To do>
A faithful copy of the data below is required, leaving out every picture.

Data for processing>
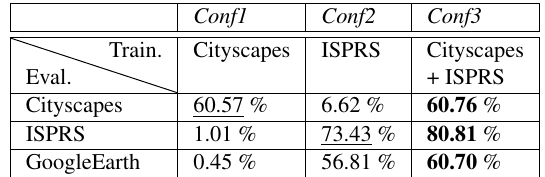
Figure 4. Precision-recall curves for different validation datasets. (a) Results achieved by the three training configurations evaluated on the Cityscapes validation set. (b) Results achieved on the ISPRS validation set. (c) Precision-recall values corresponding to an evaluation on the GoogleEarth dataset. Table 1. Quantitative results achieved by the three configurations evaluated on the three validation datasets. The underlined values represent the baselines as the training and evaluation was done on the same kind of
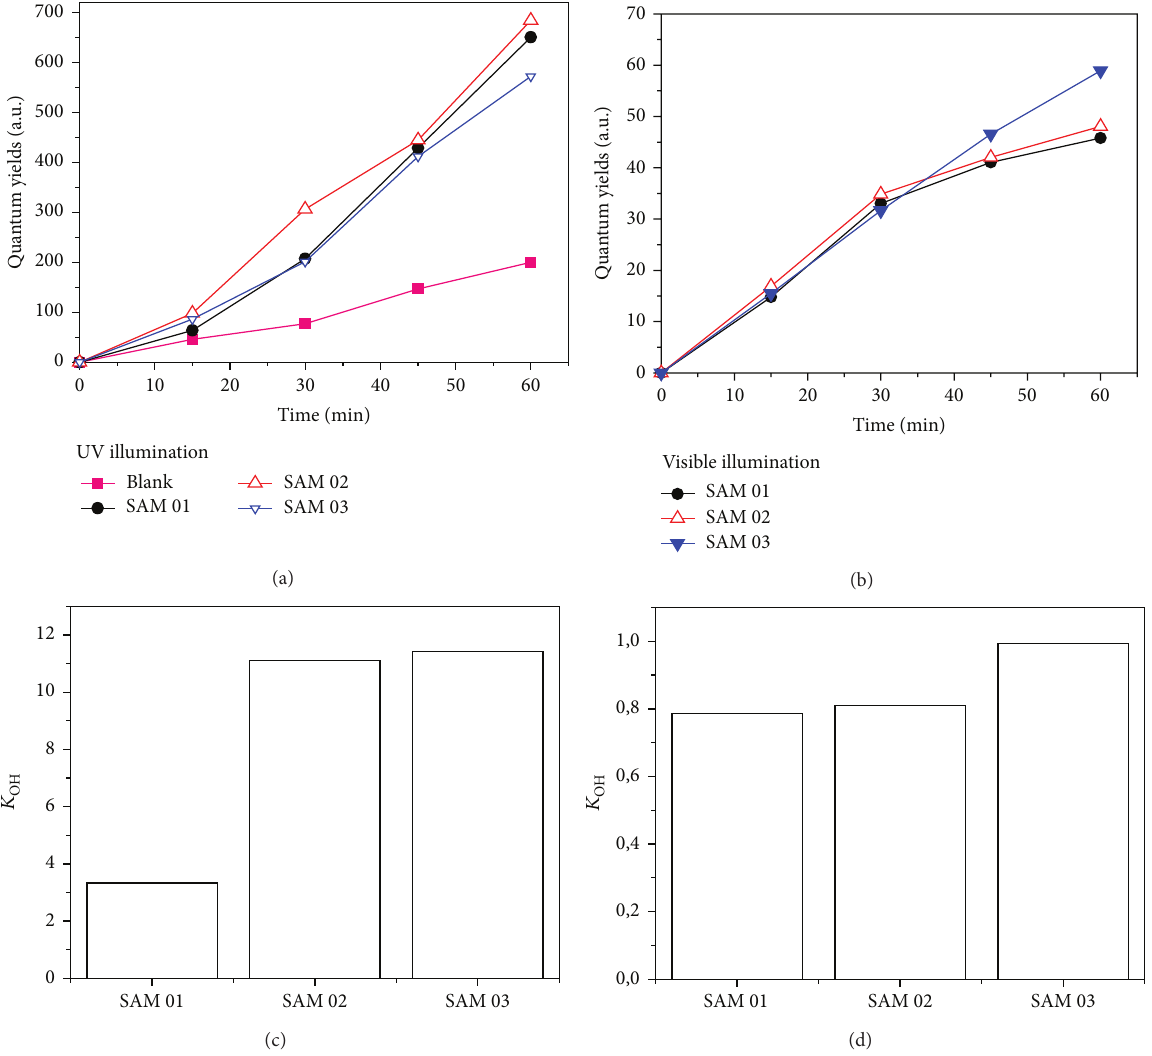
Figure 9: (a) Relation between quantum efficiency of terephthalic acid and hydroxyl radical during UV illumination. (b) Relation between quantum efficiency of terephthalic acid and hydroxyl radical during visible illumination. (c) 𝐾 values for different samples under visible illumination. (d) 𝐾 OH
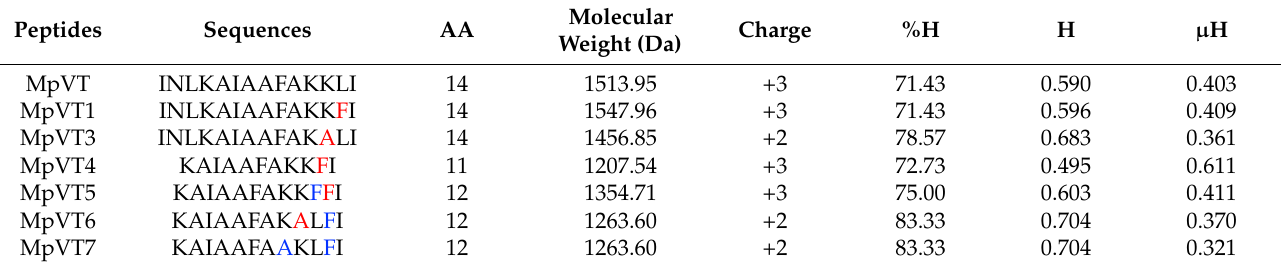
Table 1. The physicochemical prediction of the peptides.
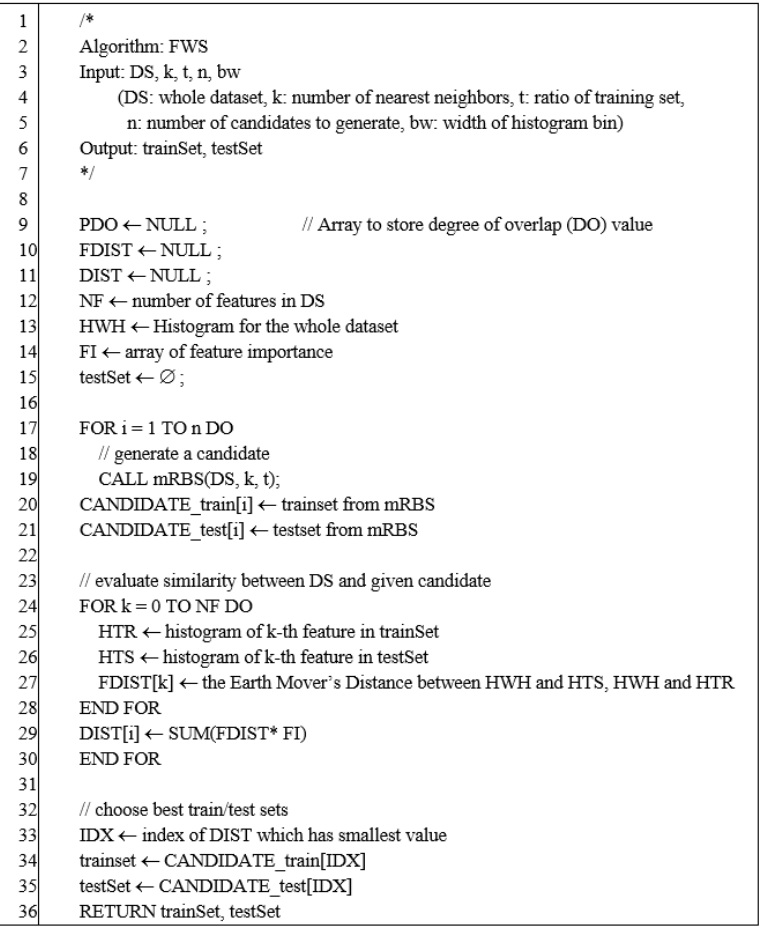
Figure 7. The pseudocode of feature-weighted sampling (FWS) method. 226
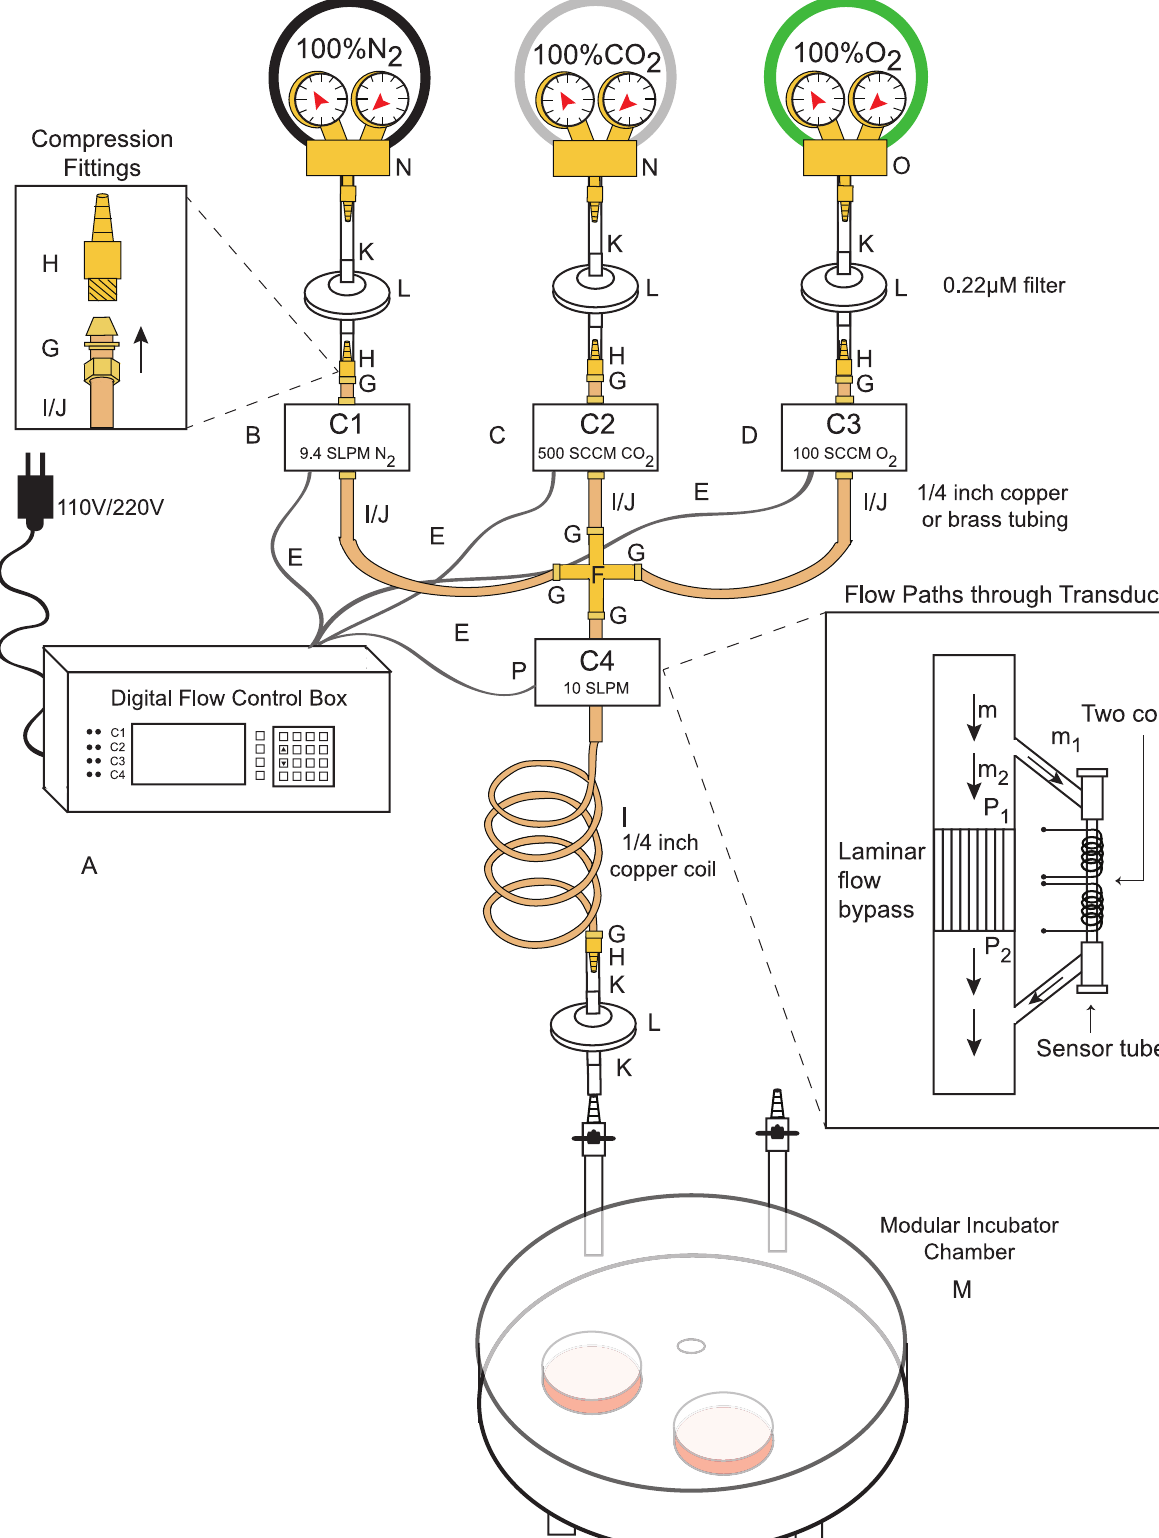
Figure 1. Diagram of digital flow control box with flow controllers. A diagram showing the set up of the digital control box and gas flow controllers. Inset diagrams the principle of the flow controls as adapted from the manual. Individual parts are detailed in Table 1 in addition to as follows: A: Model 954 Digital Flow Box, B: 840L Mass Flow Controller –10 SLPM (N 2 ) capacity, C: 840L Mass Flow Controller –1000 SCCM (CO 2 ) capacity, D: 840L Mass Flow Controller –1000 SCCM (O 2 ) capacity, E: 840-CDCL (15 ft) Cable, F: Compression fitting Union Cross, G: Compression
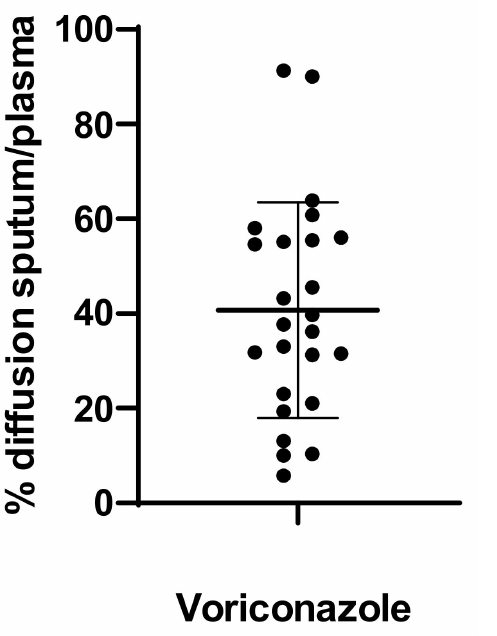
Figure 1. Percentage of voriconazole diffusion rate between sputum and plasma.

Solution for this problem>
Figure 4. Precision-recall curves for different validation datasets. (a) Results achieved by the three training configurations evaluated on the Cityscapes validation set. (b) Results achieved on the ISPRS validation set. (c) Precision-recall values corresponding to an evaluation on the GoogleEarth dataset. Table 1. Quantitative results achieved by the three configurations evaluated on the three validation datasets. The underlined values represent the baselines as the training and evaluation was done on the same kind of
Figure 9: (a) Relation between quantum efficiency of terephthalic acid and hydroxyl radical during UV illumination. (b) Relation between quantum efficiency of terephthalic acid and hydroxyl radical during visible illumination. (c) 𝐾 values for different samples under visible illumination. (d) 𝐾 OH
Table 1. The physicochemical prediction of the peptides.
Figure 7. The pseudocode of feature-weighted sampling (FWS) method. 226
Figure 1. Diagram of digital flow control box with flow controllers. A diagram showing the set up of the digital control box and gas flow controllers. Inset diagrams the principle of the flow controls as adapted from the manual. Individual parts are detailed in Table 1 in addition to as follows: A: Model 954 Digital Flow Box, B: 840L Mass Flow Controller –10 SLPM (N 2 ) capacity, C: 840L Mass Flow Controller –1000 SCCM (CO 2 ) capacity, D: 840L Mass Flow Controller –1000 SCCM (O 2 ) capacity, E: 840-CDCL (15 ft) Cable, F: Compression fitting Union Cross, G: Compression
Figure 1. Percentage of voriconazole diffusion rate between sputum and plasma.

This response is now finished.